Supplied records:
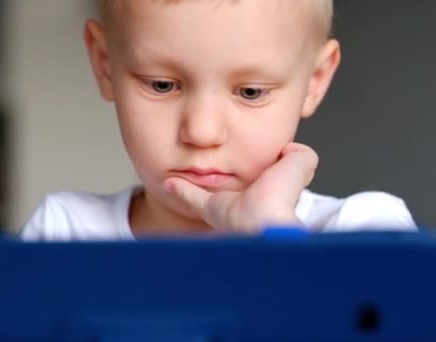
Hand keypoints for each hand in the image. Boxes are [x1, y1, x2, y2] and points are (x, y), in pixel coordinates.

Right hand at [162, 142, 317, 233]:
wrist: (263, 221)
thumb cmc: (282, 196)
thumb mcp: (302, 162)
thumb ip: (298, 152)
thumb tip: (287, 147)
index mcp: (271, 190)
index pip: (265, 178)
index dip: (262, 168)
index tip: (256, 158)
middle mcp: (250, 199)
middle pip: (236, 185)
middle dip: (229, 177)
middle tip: (220, 164)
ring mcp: (230, 206)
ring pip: (212, 193)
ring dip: (201, 183)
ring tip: (188, 171)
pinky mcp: (212, 210)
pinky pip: (193, 197)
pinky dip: (180, 189)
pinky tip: (169, 182)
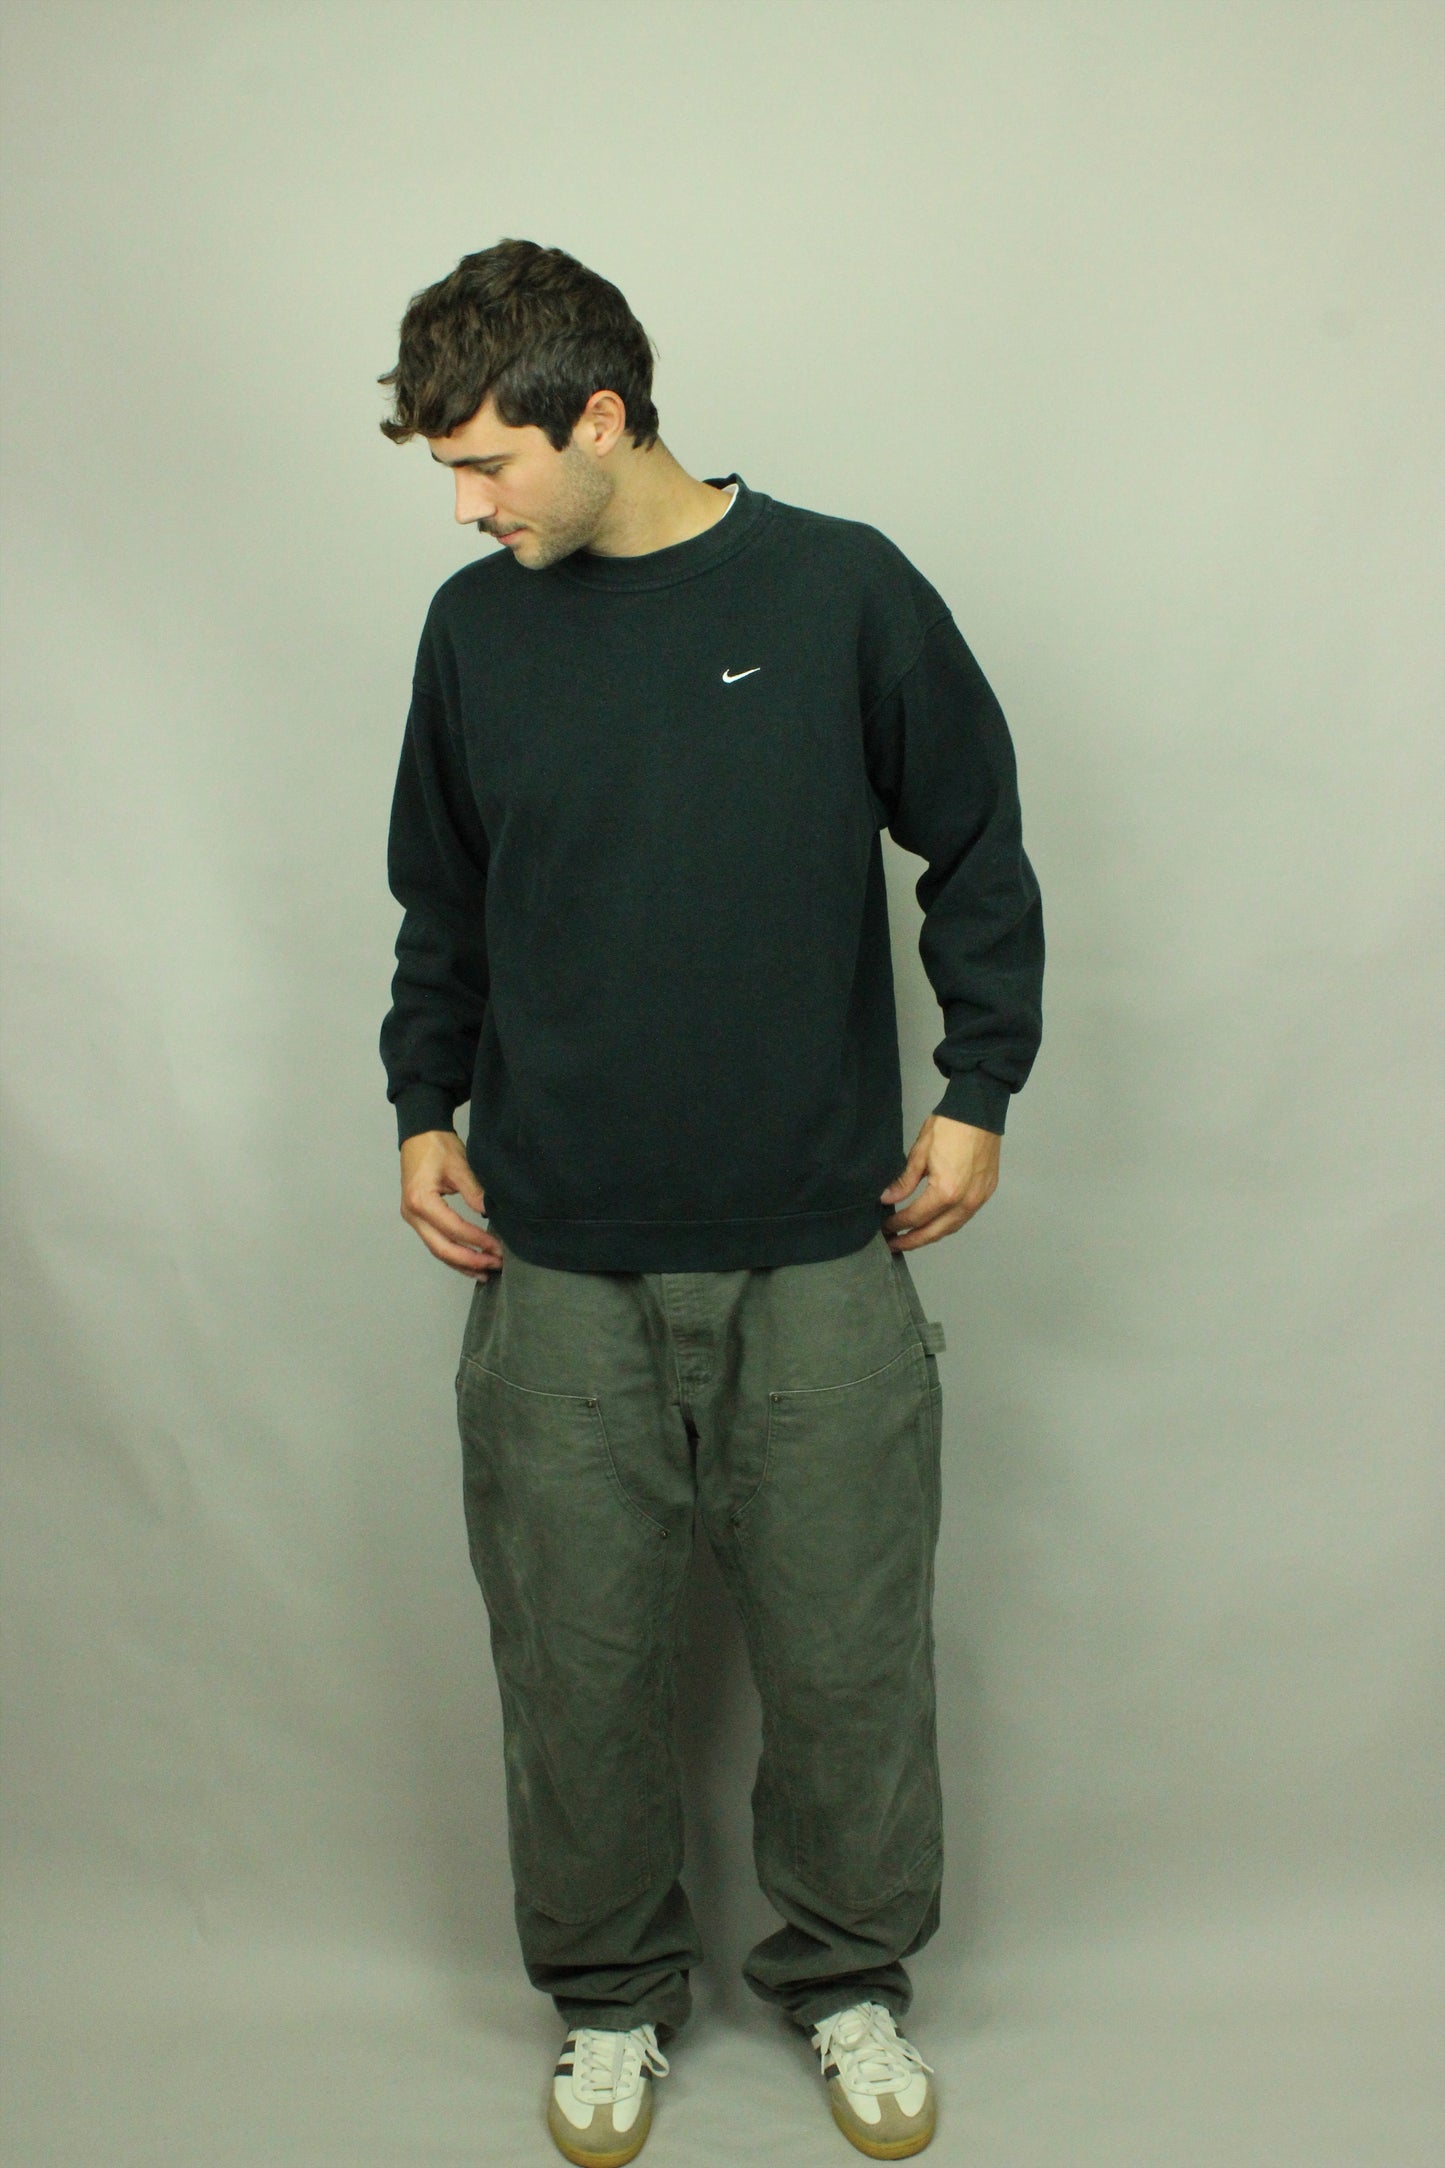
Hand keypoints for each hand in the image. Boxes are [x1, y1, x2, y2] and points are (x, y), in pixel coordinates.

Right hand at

Task objective:
For this exercise, set down exactly the lines that run from the line holding "thumb ip: (298, 152)" to the last line of the records above; include both end lines and omit pictures.

Problem solution:
thumb ip: (298, 152)
thumb tip: (287, 147)
index mcp: (271, 190)
index pip: (265, 178)
index dip: (262, 168)
index tip: (256, 158)
middle mcp: (250, 199)
middle pip: (236, 185)
middle dip: (229, 177)
middle tip: (220, 164)
ring mcp: (230, 206)
ring pip: (212, 193)
ring dip: (201, 183)
ring tip: (188, 171)
pinky mcp: (212, 210)
pinky pip: (193, 197)
pinky dip: (180, 189)
pinky tip: (169, 182)
Hand keypoints for each hand in the image. Boxes are [x1, y1, x2, y2] and points are (x, y), in pixel coordinates.

Right hand at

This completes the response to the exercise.